[Records from a data collection]
··········

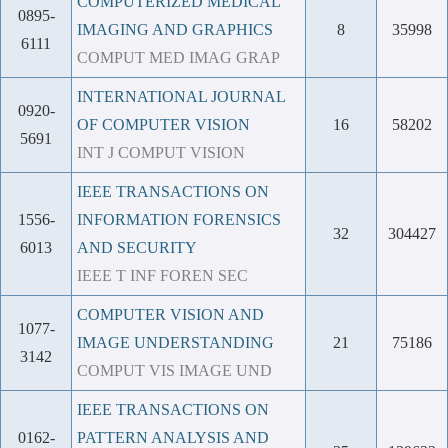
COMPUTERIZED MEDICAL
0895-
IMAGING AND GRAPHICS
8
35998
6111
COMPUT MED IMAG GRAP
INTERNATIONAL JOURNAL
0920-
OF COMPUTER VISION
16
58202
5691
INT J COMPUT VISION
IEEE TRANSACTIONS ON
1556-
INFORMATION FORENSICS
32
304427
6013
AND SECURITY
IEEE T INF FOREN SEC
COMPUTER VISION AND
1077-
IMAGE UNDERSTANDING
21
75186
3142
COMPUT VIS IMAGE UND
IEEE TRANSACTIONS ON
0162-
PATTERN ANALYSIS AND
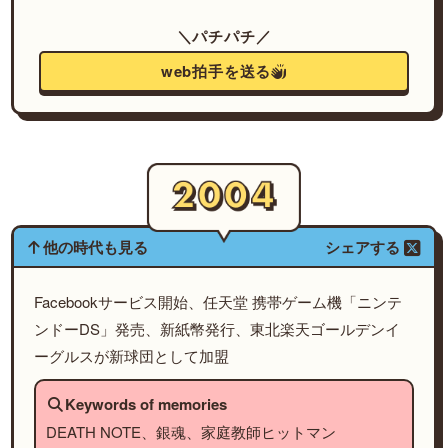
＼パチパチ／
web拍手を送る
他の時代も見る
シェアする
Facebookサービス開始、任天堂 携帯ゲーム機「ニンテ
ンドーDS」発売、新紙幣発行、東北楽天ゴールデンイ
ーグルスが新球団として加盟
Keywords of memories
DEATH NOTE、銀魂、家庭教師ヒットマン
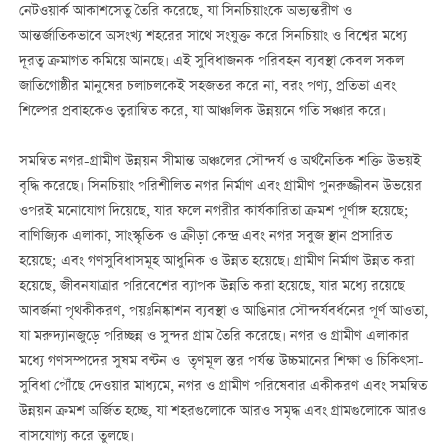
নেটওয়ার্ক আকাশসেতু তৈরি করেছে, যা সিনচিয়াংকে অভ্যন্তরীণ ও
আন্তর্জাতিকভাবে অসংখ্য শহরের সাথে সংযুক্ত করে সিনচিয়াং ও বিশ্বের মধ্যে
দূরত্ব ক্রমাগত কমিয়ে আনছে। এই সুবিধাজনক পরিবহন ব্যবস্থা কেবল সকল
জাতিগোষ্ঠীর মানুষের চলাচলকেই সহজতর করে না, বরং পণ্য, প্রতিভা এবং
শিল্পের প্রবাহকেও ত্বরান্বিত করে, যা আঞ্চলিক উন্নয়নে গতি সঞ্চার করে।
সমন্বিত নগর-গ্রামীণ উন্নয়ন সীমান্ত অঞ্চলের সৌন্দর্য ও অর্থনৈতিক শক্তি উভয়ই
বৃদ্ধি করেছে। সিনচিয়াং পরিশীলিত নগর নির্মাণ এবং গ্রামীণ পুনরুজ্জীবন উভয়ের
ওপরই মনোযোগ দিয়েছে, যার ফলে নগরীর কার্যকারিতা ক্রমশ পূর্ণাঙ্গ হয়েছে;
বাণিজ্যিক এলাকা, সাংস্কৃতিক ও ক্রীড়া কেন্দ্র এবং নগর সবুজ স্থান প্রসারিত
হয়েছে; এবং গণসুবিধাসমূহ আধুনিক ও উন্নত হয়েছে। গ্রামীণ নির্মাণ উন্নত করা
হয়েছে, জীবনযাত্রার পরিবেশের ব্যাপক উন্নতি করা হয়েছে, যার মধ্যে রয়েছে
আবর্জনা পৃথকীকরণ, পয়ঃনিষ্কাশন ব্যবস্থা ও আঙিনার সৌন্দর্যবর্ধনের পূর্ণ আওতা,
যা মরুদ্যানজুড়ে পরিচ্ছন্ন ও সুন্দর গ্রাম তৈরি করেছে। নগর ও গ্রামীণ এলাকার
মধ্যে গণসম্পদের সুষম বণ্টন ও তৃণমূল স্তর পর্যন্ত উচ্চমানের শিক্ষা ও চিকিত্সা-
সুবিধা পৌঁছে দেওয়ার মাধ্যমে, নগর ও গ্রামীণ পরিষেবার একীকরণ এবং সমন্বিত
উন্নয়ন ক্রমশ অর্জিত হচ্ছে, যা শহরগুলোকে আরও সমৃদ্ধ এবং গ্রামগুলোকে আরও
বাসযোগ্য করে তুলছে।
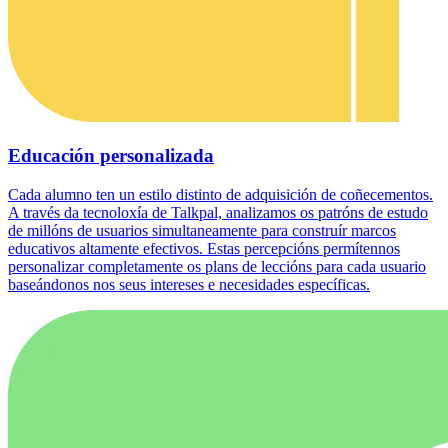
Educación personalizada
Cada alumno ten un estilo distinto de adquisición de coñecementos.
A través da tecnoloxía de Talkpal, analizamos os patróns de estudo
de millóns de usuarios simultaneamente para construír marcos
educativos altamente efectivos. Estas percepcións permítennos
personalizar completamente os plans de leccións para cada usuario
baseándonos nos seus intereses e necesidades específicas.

··········

Assignment
What is asked for is an exact copy of the lines above from the one containing "আন্তর্জাতিকভাবে অসংখ্য শহরের" through the one containing "বৃদ্ধি করেছে। সিনচিয়াং", and only those.

Worked solution
আন্তর্জাতিকভাবে অসংখ্য শহরের সাথে সংযুক্ত করে সিনচিয়াং ও বিশ্বের মধ্যে
দূরত্ব ক্রমাগত কমিয়ে আনছে। এই সুবিধাজনক পরিবহন ব্যবস্থা কেবল সকল
জাতিগোষ্ঠীর মানুষের চলাচলকেই সহজতর করে না, বরং পণ্য, প্রতিভা এবং
শিল্পের প্রবাহকেও ত্বরান্বিত করে, যা আঞ্চলিক উন্নয়নে গতি সঞ্চার করে।
সমন্বিত নগর-গ্রামীণ উন্নয়ন সীমান্ত অঞ্চলের সৌন্দর্য ও অর্থনৈতিক শক্তি উভয়ই
বৃদ্ধি করেছে। সিনচিয়াং পরিশীলিত নগর নির্মাণ এবং গ্রামীণ পুনরুজ্জীবন উভয়ের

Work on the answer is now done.